4. Six Days Seven Nights – I’m sorry, but I know I can’t be the only person here who still regularly thinks about this backwards romantic comedy. Harrison Ford and Anne Heche crash on a desert island, eat a peacock, and have dirty island sex while their significant others have grief-fueled sex. To up the stakes, the marooned couple have a run-in with pirates and have to find a way to fix their plane and fly away before they get cut up and turned into chum. Modern technology would have prevailed as the plane’s GPS sends out a signal, alerting the coast guard of their whereabouts. Upon learning pirates are near, the coast guard tells the U.S. Government, which sends out a bunch of drones to annihilate, not only the pirates, but any and all chunks of land nearby. Harrison Ford, Anne Heche, and their sad little plane disappear in a hellish wall of flames and that hot girl with the huge boobs has to marry fucking Ross from Friends

5. Pretty In Pink – Duckie submits an article to ThoughtCatalog about being friend-zoned by Molly Ringwald, which immediately goes viral. Half of the Internet is on Duckie’s side, while the other half is caught in a argument about how “friend-zoning” is bullshit and Duckie should’ve just taken a hint. Molly Ringwald starts a fashion blog, which quickly fails because it’s 2013 and the 80’s were hot, like, 13 years ago. Get a clue, Ringwald. 

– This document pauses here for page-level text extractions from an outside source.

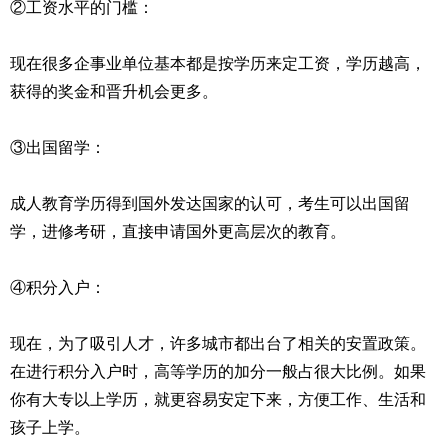
②工资水平的门槛：
现在很多企事业单位基本都是按学历来定工资，学历越高，
获得的奖金和晋升机会更多。
③出国留学：
成人教育学历得到国外发达国家的认可，考生可以出国留
学，进修考研，直接申请国外更高层次的教育。
④积分入户：
现在，为了吸引人才，许多城市都出台了相关的安置政策。
在进行积分入户时，高等学历的加分一般占很大比例。如果
你有大专以上学历，就更容易安定下来，方便工作、生活和
孩子上学。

6. Manhattan – Isaac's wife's tell-all book becomes a critically-acclaimed web series starring Emma Roberts, Miley Cyrus, and Bob Dylan’s rapping grandson. Mary and Isaac, however, can’t make it to the Queensboro Bridge because of substantial train delays, so they end up using a Groupon and going to Chop’t. Meanwhile, Yale’s affair with Mary has been uncovered by his wife months earlier when an absent-minded FourSquare check-in outs the lying couple. A quick search of Yale’s Internet history procures telling results such as: “how to hide that you’re having an affair”, “best places to go with a date and not be seen”, “does unprotected sex always cause a baby?”, and “polygamy laws NYC”. 

7. Empire Records – The film opens with Empire Records being acquired by a subsidiary of Apple, who originally became interested in the store for its large collection of retro vinyl. Joe, Ethan, and Debra decide to invest in the company and become rich beyond their wildest dreams. Corey goes to Harvard, gets hooked on rich-kid painkillers, and A.J. takes a job with an Internet start-up and spends the rest of his life shooting Nerf guns, eating Thai food, and talking about how his company is “crushin’ it” and had “an epic year.” Warren dies after a stand-off with the police, and that weird guy, Berko? Apparently he just spends all his time on Tindr. 

8. What Women Want – Mel Gibson’s incredible ability to read the minds of women is noticed by an NSA agent, therefore he’s kidnapped and trained to become, what is essentially, Jason Bourne. This newly conditioned Mel Gibson (and maybe cyborg?) drone invades college parties and popular bars before being fired after his findings show that women want the same thing that men want, only they switch out “vagina” with “penis.” 

9. Say Anything – The scene where John Cusack holds up the boombox has way less impact when it’s an Asus tablet playing a music video of “In Your Eyes” that continually freezes and buffers. 

10. Annie Hall – Alvy Singer, author of the hit Buzzfeed article "20 Food-Porn Lifehacks For Cats In Their Twenties" and "10 Ways Bacon Has Influenced Bill Murray" meets Annie Hall, a freelance food-blog photographer who lives in a loft in Bushwick. The two immediately fall in love and embark upon a tumultuous relationship and quickly become vital in each other's lives. A particularly unflattering Instagram post of Alvy struggling to cook lobster causes a rift in their relationship and, to make matters worse, Annie's photographs begin to surface on Tumblr under someone else's name. The couple calls it quits and don't know how to split their book collection, because everything they own is on a jointly-purchased Kindle Fire. The only way to express the relationship is through that famous joke at the end about the psychiatrist and the eggs, but Alvy can't tell it in 140 characters.